Die Frage der Vasallen-Treue ist aber vor allem angesichts der militärischen Eskalation berechtigt. Dass die USA neben dem Wirtschaftskrieg auch das globale Wettrüsten vorantreiben, dürfte eigentlich niemandem mehr entgangen sein. Noch zögern die meisten europäischen Regierungen, die sich bislang eher symbolisch wie mit der Abenteuerfahrt der deutschen Fregatte Bayern am Konfrontationsszenario in Asien beteiligen. Das Vereinigte Königreich ist mit der Militärallianz AUKUS schon mitten drin. Und die neue Pazifik-Strategie der NATO erklärt den Fernen Osten mehr oder minder unverhohlen zum ‚Hindukusch’, an dem unsere Sicherheit und Werte verteidigt werden.
„The risk is that of a self-fulfilling strategy by the U.S. and China.“
Emmanuell Macron
Angesichts dieser Eskalationsspirale, angetrieben von wechselseitigen Provokationen, kann ein militärischer Konflikt längst nicht mehr ausgeschlossen werden. Auslösen könnten ihn eine chinesische, nationalistisch befeuerte Fehleinschätzung der Lage sein (vor der Beijing angesichts von Russlands Erfahrungen aber hoffentlich gefeit ist). Der GAU wäre eine Unabhängigkeitserklärung Taiwans, angetrieben von der kräftig geschürten Erwartung, die USA oder der Westen würden sie schon schützen (wie die Ukraine). Aber auch ein schlichter ‚Zwischenfall’ könnte schon reichen, die Vernichtungsmaschinerie auf beiden Seiten in Bewegung zu setzen.
Eine neue Weltordnung
In diesem Punkt irrt Macron übrigens: Taiwan geht Europa schon sehr viel an, die Entwicklung birgt natürlich Sprengkraft auch für Europa. Taiwan ist der explosivste (wenn auch durchaus nicht der einzige) Stachel, den man, wenn man will, immer weiter ins Fleisch von Festlandschina hineintreiben kann. Aber anstatt sich mit Worten oder Taten an der weiteren Eskalation zu beteiligen, wäre es doch wohl sinnvoller, nach Entspannungsmöglichkeiten zu suchen – bevor es wieder zu spät ist.

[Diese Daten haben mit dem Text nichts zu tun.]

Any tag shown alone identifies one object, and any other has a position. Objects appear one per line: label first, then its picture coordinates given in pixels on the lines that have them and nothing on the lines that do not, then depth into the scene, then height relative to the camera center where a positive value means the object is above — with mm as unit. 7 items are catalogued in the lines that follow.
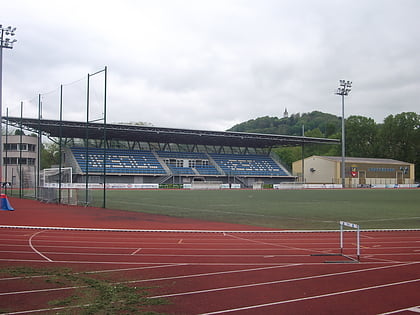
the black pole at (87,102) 26186 +4184
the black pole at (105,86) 24344 +4841
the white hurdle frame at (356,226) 8557 -1105
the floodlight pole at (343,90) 70312 +13709
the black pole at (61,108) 28423 +4133
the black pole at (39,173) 31773 -329
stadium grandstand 65375 +2965
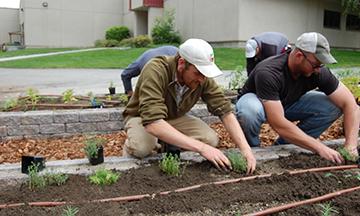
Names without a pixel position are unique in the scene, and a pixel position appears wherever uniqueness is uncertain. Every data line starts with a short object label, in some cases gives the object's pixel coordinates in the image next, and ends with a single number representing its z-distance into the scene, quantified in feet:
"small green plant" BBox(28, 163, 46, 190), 8.34
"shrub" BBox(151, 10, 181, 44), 66.18
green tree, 52.64
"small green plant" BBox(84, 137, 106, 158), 9.62
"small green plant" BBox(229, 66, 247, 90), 20.18
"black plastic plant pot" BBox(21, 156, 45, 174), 8.96
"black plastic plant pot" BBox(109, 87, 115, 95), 19.74
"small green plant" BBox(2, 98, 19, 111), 16.29
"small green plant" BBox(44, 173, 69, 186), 8.52
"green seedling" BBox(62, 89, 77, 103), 17.76
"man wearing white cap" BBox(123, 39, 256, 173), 8.96
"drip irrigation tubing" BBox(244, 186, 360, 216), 7.21
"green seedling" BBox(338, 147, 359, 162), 10.03
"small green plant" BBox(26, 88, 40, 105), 16.98
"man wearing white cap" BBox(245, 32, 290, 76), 14.11
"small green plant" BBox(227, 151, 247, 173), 9.34
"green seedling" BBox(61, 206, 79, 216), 6.70
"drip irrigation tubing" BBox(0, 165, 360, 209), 7.50
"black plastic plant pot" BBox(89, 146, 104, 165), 9.72
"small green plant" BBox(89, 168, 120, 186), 8.53
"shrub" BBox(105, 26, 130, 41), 83.30
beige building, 55.47
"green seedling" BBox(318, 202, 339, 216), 6.90
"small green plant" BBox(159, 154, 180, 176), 9.03
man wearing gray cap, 9.96
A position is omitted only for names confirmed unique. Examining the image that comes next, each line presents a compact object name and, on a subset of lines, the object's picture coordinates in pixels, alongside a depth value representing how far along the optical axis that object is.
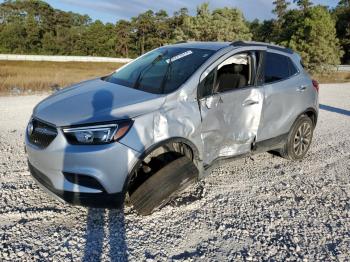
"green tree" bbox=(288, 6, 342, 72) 29.47
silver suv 3.34
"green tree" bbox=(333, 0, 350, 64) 56.65
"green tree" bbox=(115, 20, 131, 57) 73.25
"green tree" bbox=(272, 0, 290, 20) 67.00
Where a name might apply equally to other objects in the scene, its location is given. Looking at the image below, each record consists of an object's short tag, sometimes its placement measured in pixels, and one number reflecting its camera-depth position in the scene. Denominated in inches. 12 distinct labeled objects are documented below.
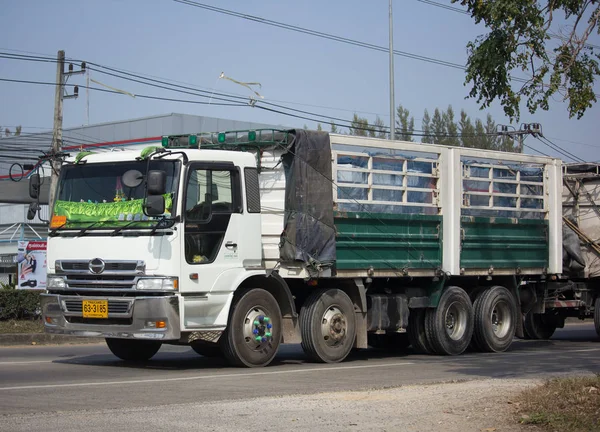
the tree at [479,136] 2506.6
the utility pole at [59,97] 980.6
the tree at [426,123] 2579.2
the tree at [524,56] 432.5
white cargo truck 466.6
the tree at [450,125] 2534.4
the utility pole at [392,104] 1151.8
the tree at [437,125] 2557.1
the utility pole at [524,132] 1860.7
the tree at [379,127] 2128.3
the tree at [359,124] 2103.3
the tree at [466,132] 2511.7
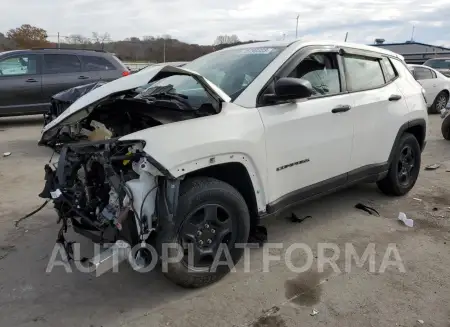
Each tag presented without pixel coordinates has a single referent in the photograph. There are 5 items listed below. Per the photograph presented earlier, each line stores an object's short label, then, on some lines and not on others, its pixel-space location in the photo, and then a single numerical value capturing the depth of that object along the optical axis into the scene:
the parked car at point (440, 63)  18.77
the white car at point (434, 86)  13.45
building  32.31
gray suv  9.85
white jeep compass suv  2.91
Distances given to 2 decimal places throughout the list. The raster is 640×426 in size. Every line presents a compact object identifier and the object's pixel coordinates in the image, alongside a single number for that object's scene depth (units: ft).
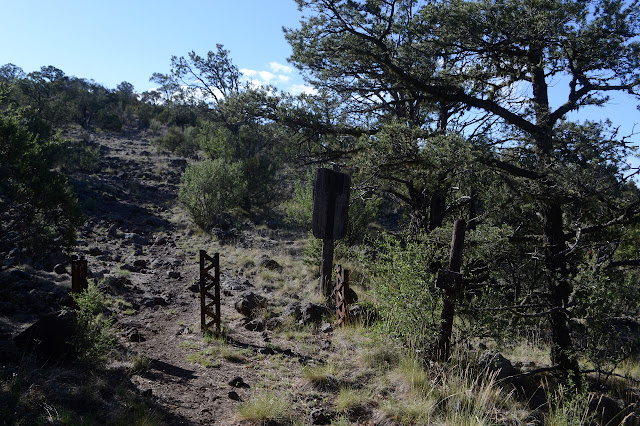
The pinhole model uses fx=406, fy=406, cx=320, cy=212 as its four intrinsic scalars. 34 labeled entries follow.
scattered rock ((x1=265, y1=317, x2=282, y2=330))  28.22
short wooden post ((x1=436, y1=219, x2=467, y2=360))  16.37
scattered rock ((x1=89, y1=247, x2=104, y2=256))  45.29
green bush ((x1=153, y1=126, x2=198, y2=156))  130.72
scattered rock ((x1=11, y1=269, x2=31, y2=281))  31.07
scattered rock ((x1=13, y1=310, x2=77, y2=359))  17.71
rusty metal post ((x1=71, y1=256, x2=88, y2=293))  21.91
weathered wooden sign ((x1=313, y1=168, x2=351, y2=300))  29.48
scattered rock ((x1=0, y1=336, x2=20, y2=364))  16.79
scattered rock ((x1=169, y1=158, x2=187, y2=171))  114.60
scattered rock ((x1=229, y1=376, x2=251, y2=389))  18.74
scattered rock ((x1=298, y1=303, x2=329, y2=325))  28.76
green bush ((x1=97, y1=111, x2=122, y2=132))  148.97
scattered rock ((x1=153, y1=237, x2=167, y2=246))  56.72
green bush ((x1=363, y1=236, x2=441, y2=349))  17.81
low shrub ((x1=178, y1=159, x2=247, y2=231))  66.39
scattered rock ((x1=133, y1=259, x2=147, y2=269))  43.74
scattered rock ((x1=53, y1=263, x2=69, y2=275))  35.58
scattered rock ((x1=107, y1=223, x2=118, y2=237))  57.22
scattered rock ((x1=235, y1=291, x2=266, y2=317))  31.15
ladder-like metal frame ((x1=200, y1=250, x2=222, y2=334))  25.99
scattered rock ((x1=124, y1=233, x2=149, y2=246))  55.52
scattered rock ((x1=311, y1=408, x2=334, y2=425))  15.24
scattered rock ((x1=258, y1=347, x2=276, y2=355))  23.33
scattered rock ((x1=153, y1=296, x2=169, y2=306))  33.14
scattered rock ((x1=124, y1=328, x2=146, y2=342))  24.54
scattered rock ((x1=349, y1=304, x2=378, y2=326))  26.33
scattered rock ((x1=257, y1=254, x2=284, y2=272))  46.57
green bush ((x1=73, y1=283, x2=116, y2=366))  18.42
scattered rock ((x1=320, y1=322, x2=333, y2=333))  27.21
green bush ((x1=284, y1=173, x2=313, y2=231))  53.62
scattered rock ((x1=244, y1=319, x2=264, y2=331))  28.26
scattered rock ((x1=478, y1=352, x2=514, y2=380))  18.15
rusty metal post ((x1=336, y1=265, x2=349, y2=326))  27.01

Hierbei gibt es übrigens für Europa Verbündete, die ebenfalls eine weitere Blockbildung und Militarisierung fürchten und sich nicht zwingen lassen wollen, sich auf einer Seite der Konfliktparteien zu positionieren: Die Länder des Globalen Südens. Um sie zu gewinnen, müsste Europa aber schon mehr tun als bisher – vage Ankündigungen wie Global Gateway reichen da nicht aus, das jahrzehntelange Disengagement auszugleichen. Und eine opportunistische Anbiederung an Erdgas-Autokratien oder eine neokoloniale Festschreibung dieser Weltregionen als Rohstofflieferanten für den grünen Kapitalismus unterscheidet Europa nicht wesentlich von China.
Möglicherweise könnte Europa sogar die Überlegungen einer neuen, wirtschaftlich und sozial gerechteren Weltordnung aufgreifen und dieses Aktionsfeld nicht Beijing überlassen. Denn angesichts der vielfältigen Krisen steht die Frage einer derartigen Neuordnung tatsächlich auf der Tagesordnung, zumindest für viele Länder des Globalen Südens. Damit könnten dort zugleich wirtschaftliche Diversifizierung durch Industrialisierung und demokratische Kräfte gestärkt werden. Anfangen könnten Europa, der Norden, der Westen dabei mit einem substantiellen Beitrag zu einer wirksamen Lösung der bedrohlichen neuen Schuldenkrise.